Auf die Vorteile der Virtualisierung setzt beispielsweise der Kreis Aachen. Ergebnis: Durch die Virtualisierungsmaßnahmen reduzierte sich der Verwaltungs- und Pflegeaufwand für die 37 Server der Kreisverwaltung deutlich, so Heino Reinartz, Leiter Informationstechnik beim Kreis Aachen. Die IT-Abteilung plant nun, die auf den Rechnern der Mitarbeiter vorhandene Software ebenfalls zentral zu virtualisieren. Dies soll die Wartungsaufwände auf ein Minimum reduzieren und somit Arbeitsressourcen für Support-Anfahrten bei Außenstellen und Telearbeitern einsparen.
Wie der IT-Leiter berichtet, wird im Kreis Aachen derzeit ein Konzept entwickelt für die komplette Client-Virtualisierung. Indem die Clients zentral betrieben und verwaltet werden, könnten vollwertige Desktop-PCs in den Büros der Mitarbeiter überflüssig werden. Statt dessen können Thin Clients eingesetzt werden. Diese preiswerten Geräte sind oft nicht größer als eine Zigarrenkiste und haben wenig eigene Leistungskapazität. Sie sind an den Monitor angeschlossen und verbinden den Arbeitsplatz mit leistungsfähigen Servern im Rechenzentrum. Thin Clients sparen nicht nur Strom, sie sind auch deutlich leiser als normale Arbeitsplatzrechner.

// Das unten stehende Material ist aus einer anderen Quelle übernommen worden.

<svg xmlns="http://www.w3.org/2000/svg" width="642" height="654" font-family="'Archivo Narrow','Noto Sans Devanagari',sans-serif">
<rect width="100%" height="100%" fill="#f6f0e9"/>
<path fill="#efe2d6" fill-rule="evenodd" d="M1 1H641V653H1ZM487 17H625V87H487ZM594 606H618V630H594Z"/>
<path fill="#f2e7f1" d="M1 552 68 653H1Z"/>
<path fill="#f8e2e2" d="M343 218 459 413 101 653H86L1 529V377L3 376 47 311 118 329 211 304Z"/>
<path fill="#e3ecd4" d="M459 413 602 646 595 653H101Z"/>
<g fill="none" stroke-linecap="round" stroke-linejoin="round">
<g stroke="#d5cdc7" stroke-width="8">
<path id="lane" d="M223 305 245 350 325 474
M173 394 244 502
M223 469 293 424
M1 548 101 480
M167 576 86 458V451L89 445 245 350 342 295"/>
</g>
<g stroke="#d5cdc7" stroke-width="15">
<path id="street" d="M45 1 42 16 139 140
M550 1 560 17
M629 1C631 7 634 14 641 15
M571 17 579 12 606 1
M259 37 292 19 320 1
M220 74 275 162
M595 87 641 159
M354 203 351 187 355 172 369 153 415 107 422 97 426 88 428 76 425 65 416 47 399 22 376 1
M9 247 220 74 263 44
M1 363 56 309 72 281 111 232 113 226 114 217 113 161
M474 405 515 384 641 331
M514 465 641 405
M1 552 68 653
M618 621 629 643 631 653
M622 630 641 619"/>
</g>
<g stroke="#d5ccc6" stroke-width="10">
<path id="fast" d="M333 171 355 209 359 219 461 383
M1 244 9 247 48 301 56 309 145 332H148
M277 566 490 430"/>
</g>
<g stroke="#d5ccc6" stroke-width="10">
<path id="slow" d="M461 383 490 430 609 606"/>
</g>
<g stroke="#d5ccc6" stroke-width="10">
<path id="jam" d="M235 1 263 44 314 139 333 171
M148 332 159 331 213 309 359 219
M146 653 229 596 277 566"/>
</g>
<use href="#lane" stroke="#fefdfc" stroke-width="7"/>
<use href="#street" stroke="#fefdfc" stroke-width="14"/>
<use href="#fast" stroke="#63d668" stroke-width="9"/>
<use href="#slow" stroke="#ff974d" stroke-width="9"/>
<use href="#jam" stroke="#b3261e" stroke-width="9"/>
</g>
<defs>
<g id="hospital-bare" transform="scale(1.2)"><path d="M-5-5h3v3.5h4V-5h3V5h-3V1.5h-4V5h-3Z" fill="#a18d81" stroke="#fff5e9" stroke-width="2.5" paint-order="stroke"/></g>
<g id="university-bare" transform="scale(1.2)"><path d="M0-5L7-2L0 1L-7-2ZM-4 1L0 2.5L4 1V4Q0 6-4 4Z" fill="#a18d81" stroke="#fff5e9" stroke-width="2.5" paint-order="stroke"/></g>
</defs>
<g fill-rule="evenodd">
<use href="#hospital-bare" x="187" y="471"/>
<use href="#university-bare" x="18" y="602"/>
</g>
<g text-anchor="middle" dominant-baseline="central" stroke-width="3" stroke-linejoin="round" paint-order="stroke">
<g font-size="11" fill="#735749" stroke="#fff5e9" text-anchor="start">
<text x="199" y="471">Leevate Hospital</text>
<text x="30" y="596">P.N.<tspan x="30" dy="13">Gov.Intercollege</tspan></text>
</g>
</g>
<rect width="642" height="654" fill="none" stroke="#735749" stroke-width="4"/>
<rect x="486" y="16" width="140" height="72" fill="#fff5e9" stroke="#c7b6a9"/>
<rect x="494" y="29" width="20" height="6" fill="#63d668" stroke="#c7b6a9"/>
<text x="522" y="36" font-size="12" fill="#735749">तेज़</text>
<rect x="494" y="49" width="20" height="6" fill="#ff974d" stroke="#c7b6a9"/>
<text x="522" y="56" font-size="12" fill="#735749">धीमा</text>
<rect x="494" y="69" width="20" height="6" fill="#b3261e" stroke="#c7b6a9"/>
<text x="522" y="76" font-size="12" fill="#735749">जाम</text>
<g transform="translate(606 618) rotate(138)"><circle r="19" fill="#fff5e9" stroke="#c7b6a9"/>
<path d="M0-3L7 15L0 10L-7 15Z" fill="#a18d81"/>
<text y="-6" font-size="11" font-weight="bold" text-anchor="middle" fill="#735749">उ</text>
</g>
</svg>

Heidelberger Verpflichtung

Auch die Stadt Heidelberg bemüht sich, die Energieeffizienz der IT-Infrastruktur zu steigern. Astrid Damer vom Amt für Umweltschutz, Gewerbeaufsicht und Energie berichtet, dass die Stadt sich bereits bei der Beschaffung von Geräten vom Green-IT-Gedanken leiten lässt. Orientierung bieten dabei die Leitfäden „Energieeffiziente Bürogeräte professionell beschaffen“ der Deutschen Energie-Agentur (dena) und „Empfehlungen für die umweltfreundliche Beschaffung von Desktop-PCs“ des Umweltbundesamtes und des Beschaffungsamtes des Bundesministeriums des Innern. Die genaue Analyse, welche Geräte im Büroalltag tatsächlich gebraucht werden, fließt in die Leistungsbeschreibung bei Ausschreibungen ein. Zudem werden Funktionen und Ausstattungen, Energieeffizienzkriterien in allen Betriebszuständen, sicherheitstechnische und ökologische Anforderungen wie beispielsweise Geräuschemissionen, Service, Wartung, Systemintegration und Lieferzeiten bei den Anbietern abgefragt.
Beim Einkauf neuer Bürogeräte berücksichtigt die Stadt Heidelberg dann nicht nur den Anschaffungspreis als Entscheidungskriterium, sondern auch die Lebenszykluskosten. Bei Investitionen in den IT-Bereich wird gezielt energiesparenden Alternativen der Vorzug gegeben. Jede Beschaffung muss auf das spezielle Anforderungsprofil zugeschnitten sein und ein optimales Einsparpotenzial der Ressourcen beinhalten. Denn: Es bestehe neben der ökologischen Verpflichtung eine wirtschaftliche Notwendigkeit ressourceneffiziente Geräte zu kaufen. Astrid Damer: Bei knapper werdenden Haushaltsmitteln ist Green IT kein Selbstzweck. (al)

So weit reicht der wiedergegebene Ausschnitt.